In the final, Germany met Lionel Messi’s Argentina in Rio de Janeiro. The Argentines had overcome the Netherlands on penalties in the last four. A tense, closely-matched final was decided by Mario Goetze’s goal in extra time as the Germans became world champions for the fourth time. And Messi’s heartbreaking run of defeats in tournament finals began.
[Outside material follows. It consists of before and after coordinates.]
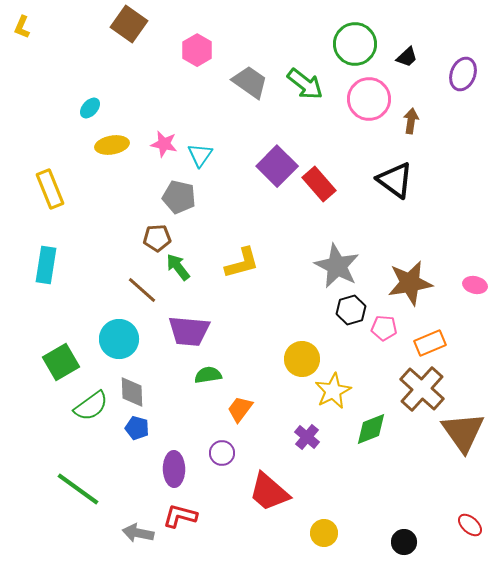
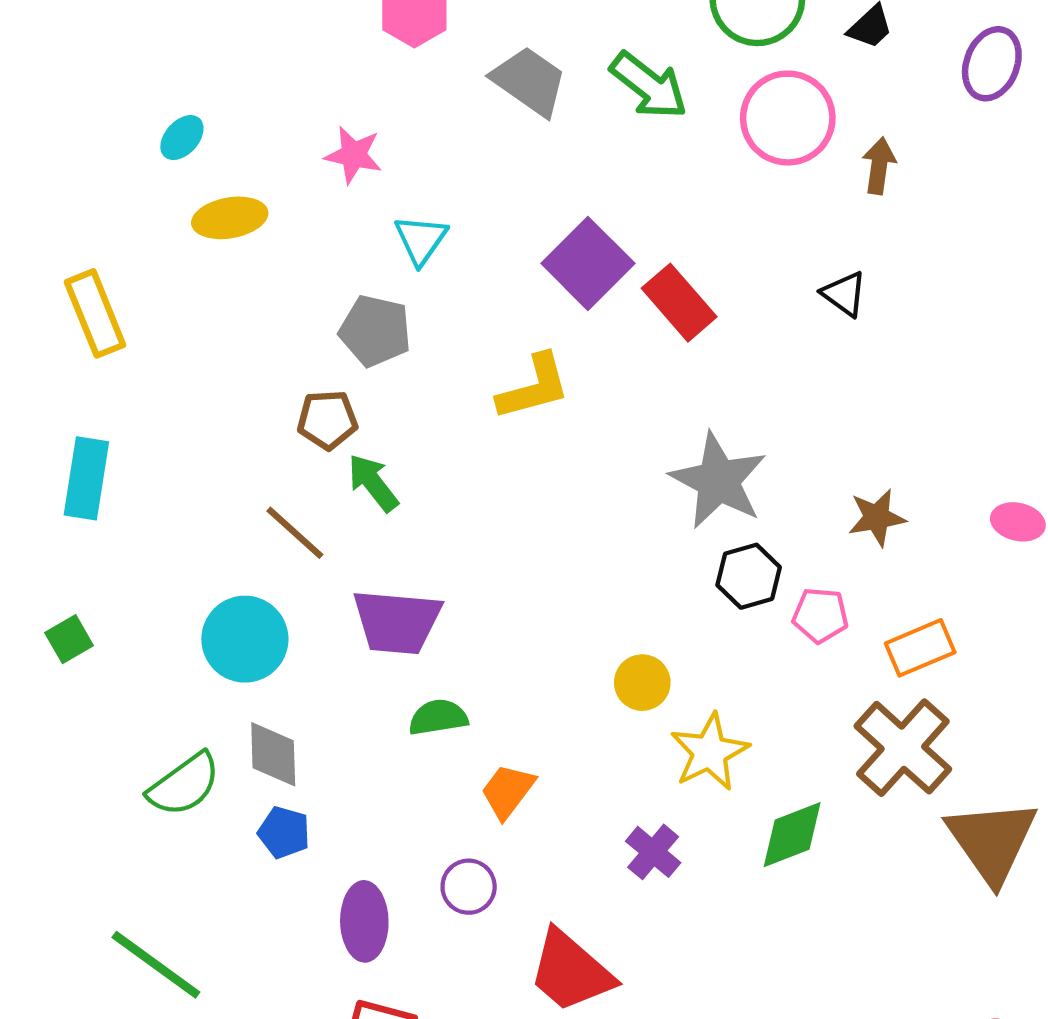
pink star: (164, 144) -> (353, 155), moved
black triangle: (395, 180) -> (844, 294), size x0.6
yellow L-shape: (242, 263) -> (534, 387), moved
brown star: (410, 283) -> (877, 518), size x0.6
yellow circle: (302, 359) -> (642, 683), size x0.7
green square: (61, 362) -> (69, 639), moved, size x0.6

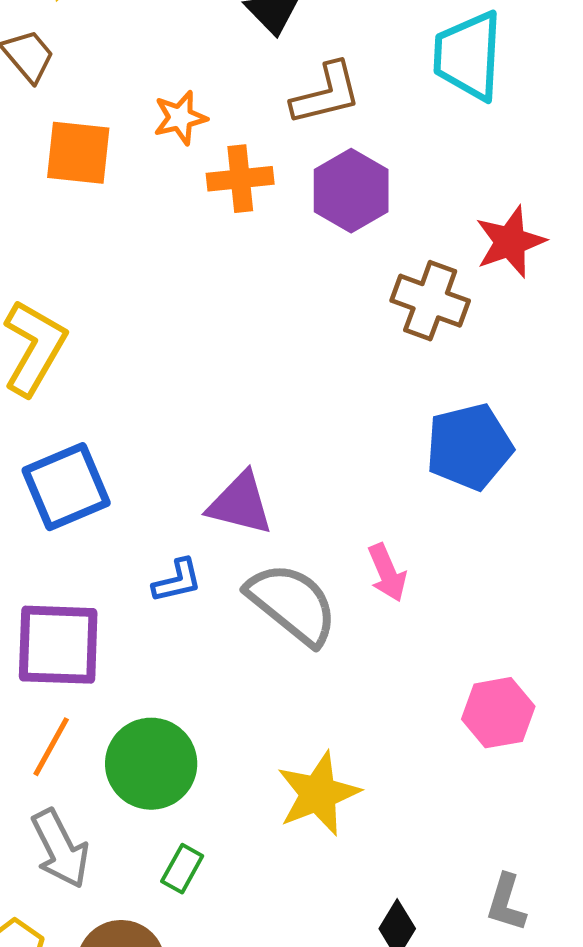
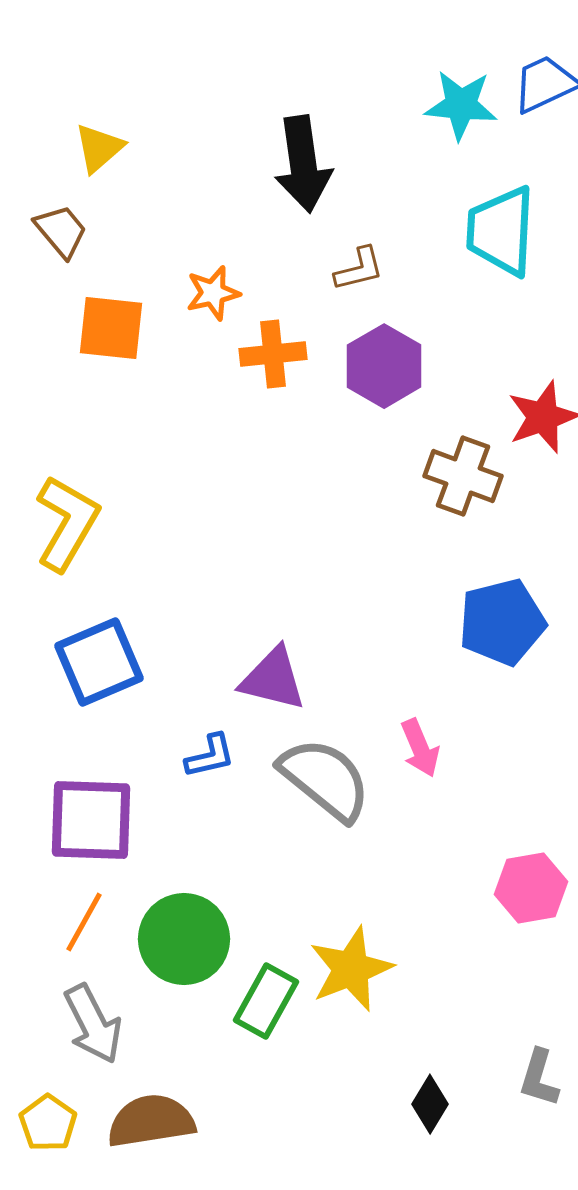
brown L-shape: (326, 94) -> (359, 269), size x0.7
green rectangle: (182, 869) -> (266, 1001), moved, size x1.5

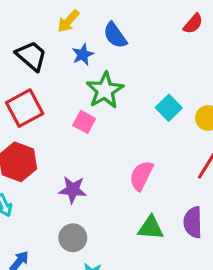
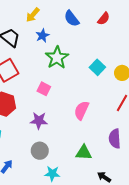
red semicircle: (193, 24) -> (104, 19), moved
blue semicircle: (115, 35) -> (72, 18), moved
pink square: (84, 122) -> (44, 89), moved
green triangle: (151, 228) -> (84, 153), moved

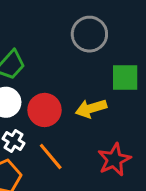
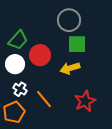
green square: (125, 77) -> (77, 44), moved
red circle: (45, 110) -> (40, 55), moved

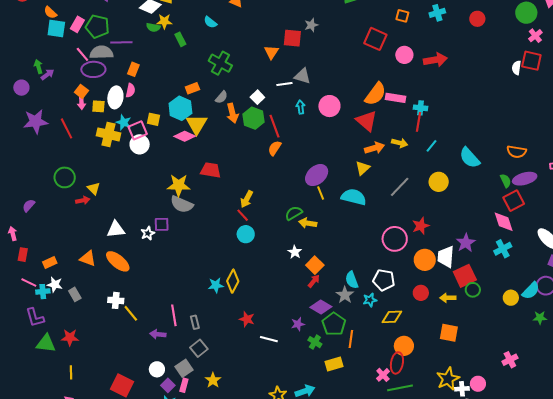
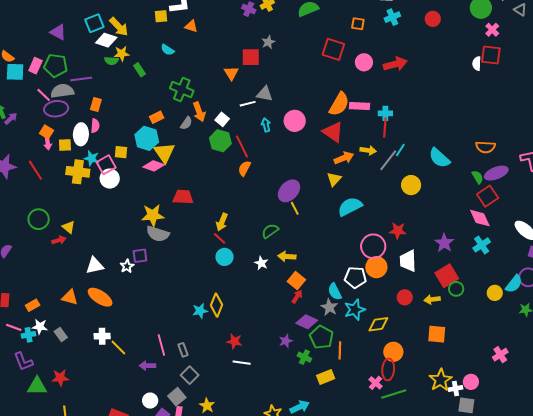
orange arrow: (232, 113) -> (199, 112), moved
gray line: (400, 187) -> (388, 160), moved
cyan semicircle: (354, 197) -> (350, 207), moved, turned -35
yellow arrow: (308, 223) -> (287, 256), moved
red star: (421, 226) -> (398, 231), turned 30
white star: (295, 252) -> (261, 263), moved
white trapezoid: (446, 257) -> (408, 261), moved
orange circle: (425, 260) -> (376, 267), moved
white pentagon: (384, 280) -> (355, 277), moved
cyan star: (370, 300) -> (355, 310), size x1.5
white line: (269, 339) -> (242, 363), moved

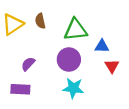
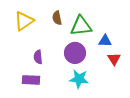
brown semicircle: (40, 21) -> (57, 18), moved
purple semicircle: (28, 64) -> (38, 57), turned -48

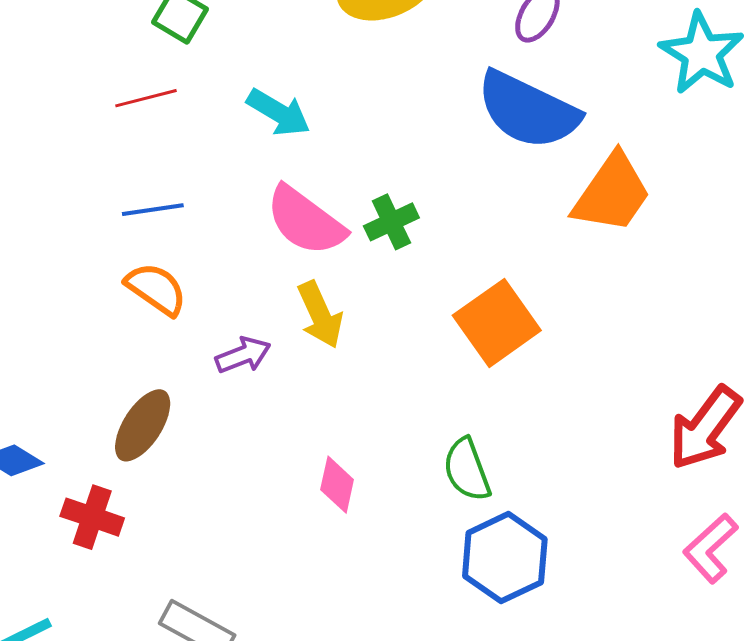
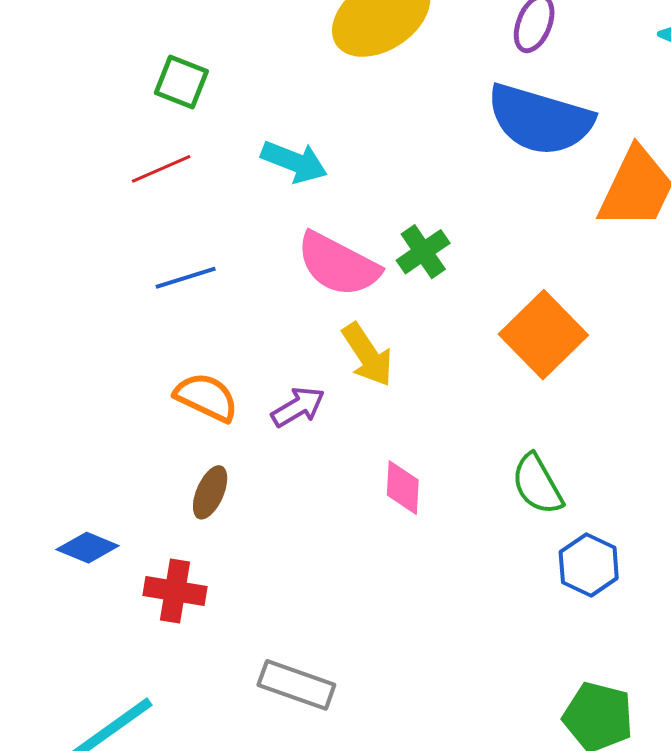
orange semicircle: (156, 289) -> (206, 397), moved
brown ellipse: (143, 425) -> (210, 492), size x0.7
pink diamond: (337, 485) -> (403, 488), moved
blue hexagon: (505, 558) -> (589, 565), size x0.7

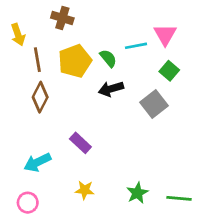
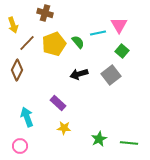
brown line: (37, 60) -> (27, 43), turned 54
black arrow: (111, 89) -> (79, 74), moved
brown diamond: (40, 97) -> (17, 70), moved
cyan arrow: (37, 162) -> (27, 117), turned 96
yellow star: (85, 190) -> (64, 128), moved

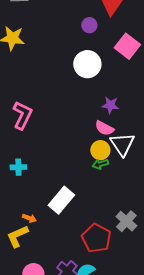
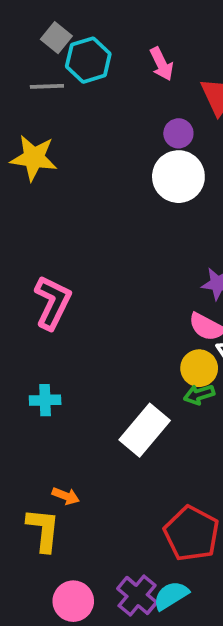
white circle: (87, 64) -> (178, 177), moved
white rectangle: (61, 200) -> (145, 430), moved
yellow L-shape: (17, 236) -> (43, 530), turned 120

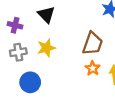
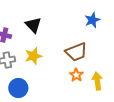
brown trapezoid: (93, 44) -> (76, 52), turned 50

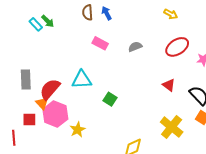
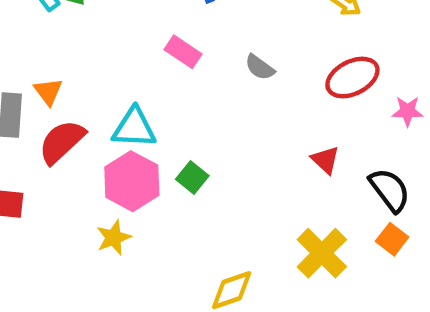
gray semicircle: (135, 47) -> (260, 67), turned -128
orange triangle: (42, 103) -> (48, 92), moved
pink hexagon: (55, 114) -> (132, 181), moved

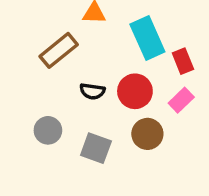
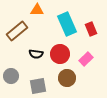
red rectangle: (183, 61) -> (91, 29), moved
gray square: (96, 148) -> (38, 86), turned -30

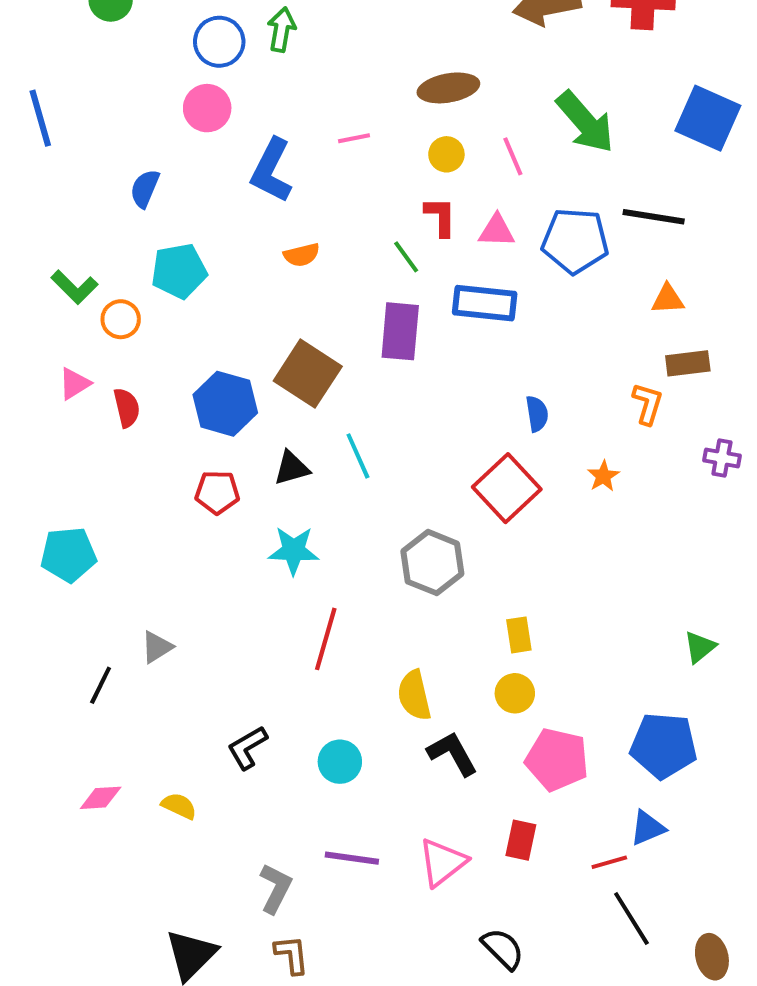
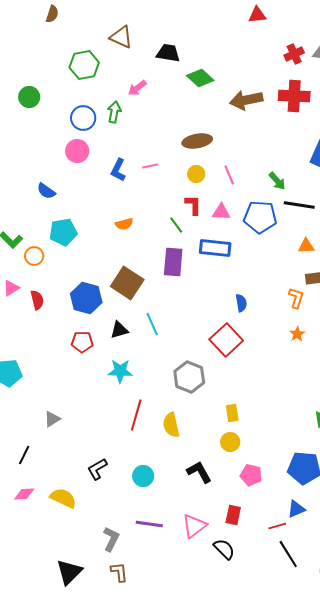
green arrow: (585, 122) -> (277, 181), moved, size x0.6
blue L-shape: (271, 170) -> (118, 170), moved, size x0.7
blue semicircle: (145, 189) -> (46, 191), turned -78
orange star: (603, 476) -> (297, 334), moved
black line: (101, 685) -> (24, 455), moved
yellow semicircle: (414, 695) -> (171, 425), moved
pink pentagon: (557, 760) -> (251, 475), size x0.7
yellow semicircle: (179, 806) -> (63, 498), size x1.5
black semicircle: (503, 949) -> (224, 549), moved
  • Leading goalscorer: James Rodriguez (Colombia) – 6 goals
  • Total number of goals scored in the tournament: 171 (2.7 goals per match)

Stats and trivia

  • The 2002 World Cup final between Germany and Brazil pitted two powerhouses against each other. After all, between them, they had played a 170 matches at the World Cup. But incredibly that final in Yokohama was the FIRST EVER World Cup meeting between the two storied sides.
  • The 2002 World Cup also heralded a new era in global football in more ways than one. Significantly, for the first time the quarter-finals featured teams from five different federations.
  • When Cafu led Brazil out during the 2002 final, he became the first (and only till date) to play in three football World Cup finals 
  • 21 players made match appearances for Brazil at Korea/Japan 2002 and Italy at 2006 – joint-record for World Cup-winning sides.
  • Third time’s a charm for English referee Graham Poll as he mistakenly issued three yellow cards to Croatian Josip Simunic in the match against Australia before sending off.
  • The Wall of Switzerland during the 2006 World Cup: The Swiss became the first team to be eliminated after two rounds in the finals despite not conceding a single goal. Three clean sheets in the group stages, followed by a 0-0 against Ukraine in a round of 16 shootout-defeat.
  • For a team that was expected to stun the world with their tiki-taka (they still did for some part), Spain, who netted eight times, became the lowest-scoring side to win a World Cup. A series of four 1-0 wins in the knockout stages was the reason for that (and perhaps the shock defeat in the first match against Switzerland – also a record for a World Cup-winning side).
  • Iniesta’s tournament clinching-goal for Spain was the FIRST EVER La Roja had scored in extra time in World Cup history. Spain failed to score in the additional 30 minutes against Italy in 1934, Belgium in 1986, Yugoslavia in 1990, and Republic of Ireland and Korea Republic in 2002. 
  • A long-time jinx ended in 2014 as Germany became the first ever European nation to win a World Cup hosted on North / South American soil.
  • Colombia’s Faryd Mondragon, who became the oldest man to play at the World Cup three days after celebrating his 43rd birthday.
  • Brazil’s 7-1 defeat created plenty of unwanted records. It was their worst ever World Cup defeat, the joint-worst defeat of all time, and the team that had never conceded more than 11 in any of their previous World Cups, with 14 in the goals against column, Brazil became the first hosts to end with the tournament’s worst defensive record. 
  • Germany’s win marked the first time in tournament that teams from a single continent had won three World Cup titles in a row – a mark of Europe’s domination since the turn of the century.